In NREGA reforms, prioritise the worker and her dues

Source– The post is based on the article “In NREGA reforms, prioritise the worker and her dues” published in The Hindu on 30th January 2023.

Syllabus: GS2- Government policies and interventions

Relevance– Schemes for employment generation

News– The article explains the issues with MGNREGA. It suggests the reforms needed for the scheme.

What are the issues with the MGNREGA scheme?

The majority of reforms related to MGNREGA have focused on centralisation such as the electronic fund management system, geo-tagging of assets and a national mobile monitoring system (NMMS). They have disrupted implementation.

Almost 3,000 women NREGA workers in Muzaffarpur district are protesting against the NMMS application after the app failed to capture their attendance.

The process of wage payments created by the central government has become even more complex. For instance, seven or more functionaries have to sign off before payment due to a worker can be approved.

There are slow and unpredictable releases of funds by the central government.It is one of the fundamental reasons for State governments inability to ensure the full potential of NREGA. As of today, ₹18,191 crore in liabilities is due to 24 States.

Worksites are not opened on time, and the work provided does not match demand.

What reforms are needed for MGNREGA?

Payment reforms– There is a need to address delays in wage payments to restore the faith of workers in the programme. In 2016, the Supreme Court of India directed the government to ensure that wages were paid on time.

The Ministry of Rural Development must simplify the payment process and has to be transparent about pending wage payments.

Implementation reforms– There is a need to strengthen implementation capacities where expenditure is low instead of curbing expenditure where employment generation is high. As per Economic Survey of 2016, states which are spending more are implementing the programme better because they have better capacities

For NREGA, reforms cannot be based on ‘targeting’ better. There has to be a focus on exclusion and not inclusion errors. Exclusion must be identified at the household level.

Panchayats, blocks and districts where employment of SCs and ST families is lower than their proportion in the population must be identified. Similarly, panchayats where the average wage being paid is lower than the notified wage rate must be identified as well.

The online Management Information System of NREGA can be used to find the shortcomings.

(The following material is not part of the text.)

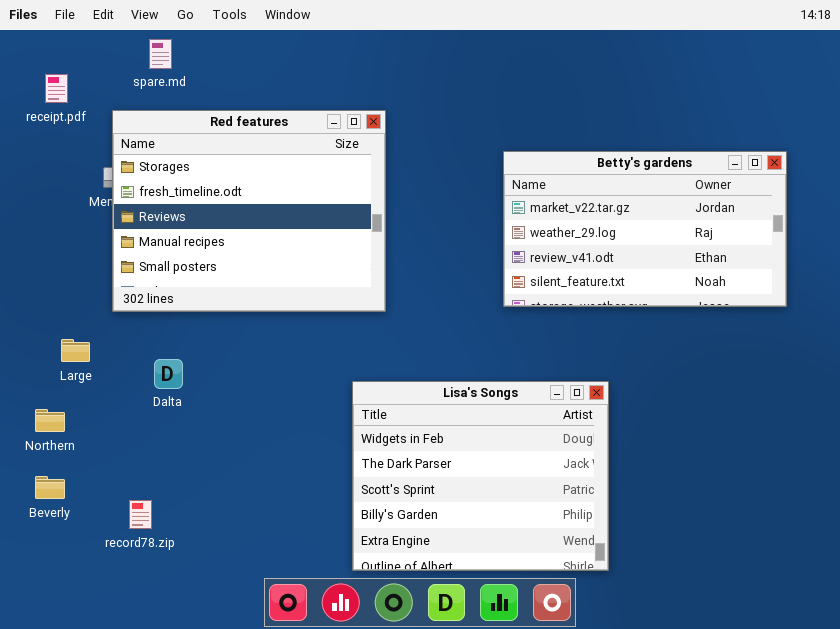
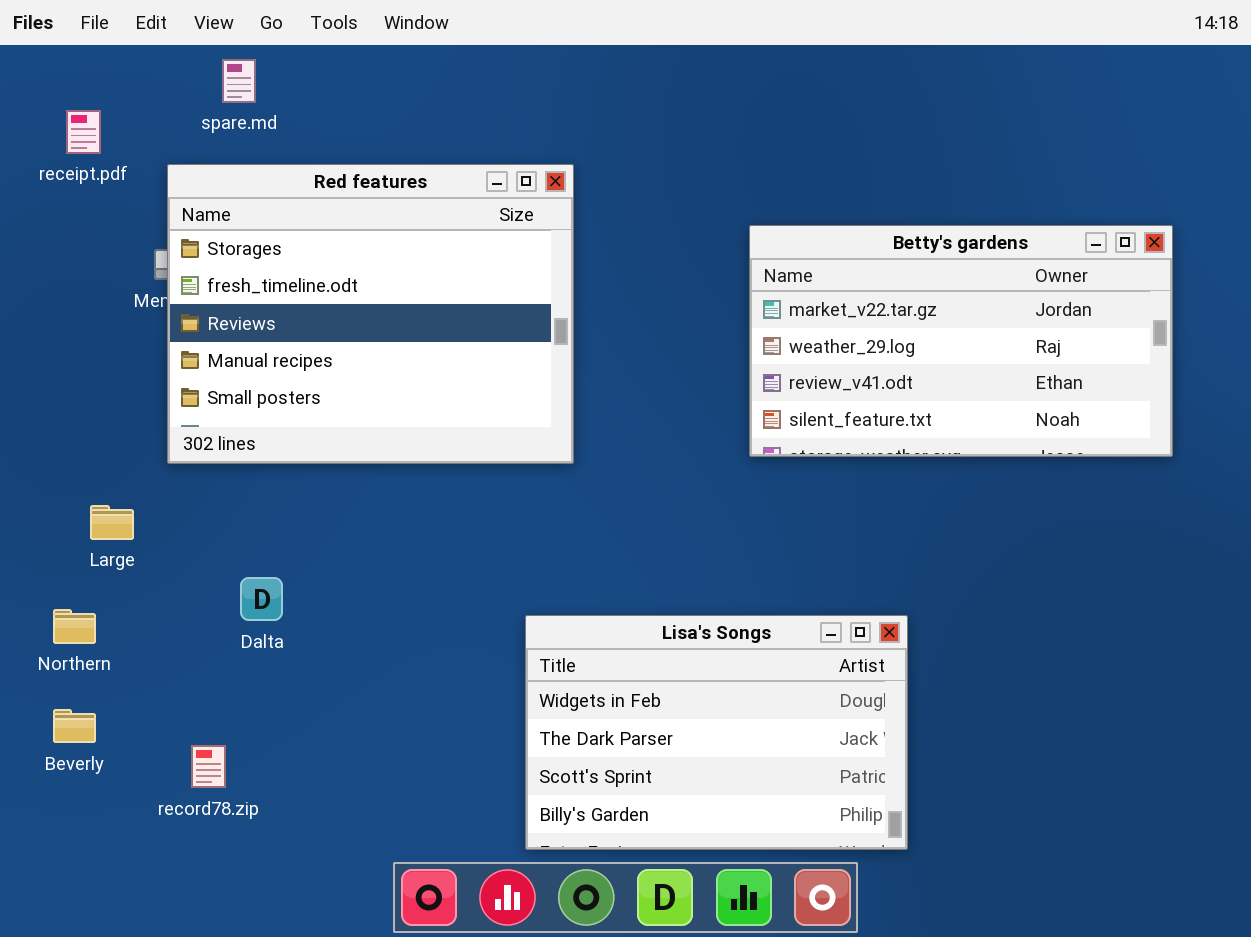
Dalta: [154,359,183,389] -> [240,577,283,621], moved
Lisa's Songs: [352,381,609,571] -> [525,615,908,850], resized

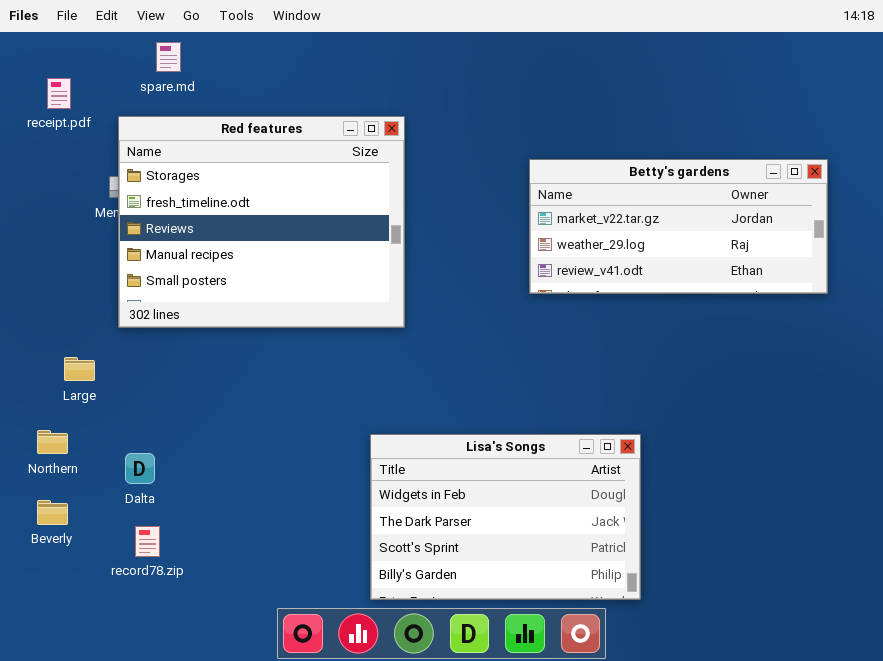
Betty's gardens: [749,225,1173,457] -> [529,159,828,294], resized
Dalta: [240,577,283,621] -> [125,453,155,484], moved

There is a need to run the programme like a demand-based law, and not a scheme.

Consultative process-The discussions on any proposed reforms should be made participatory. State governments have played a pivotal role in the successes and failures of NREGA.

Any proposed reforms must be tabled in State assemblies in addition to Parliament. Civil society organisations, worker unions and representatives of self-help groups should be brought into the discussion.

Other reforms– It is time the Government of India should map the impact of each of its reforms on access to NREGA, particularly in poorer States.

The central government must be held accountable for the denial of entitlements to NREGA workers as a result of top down reforms.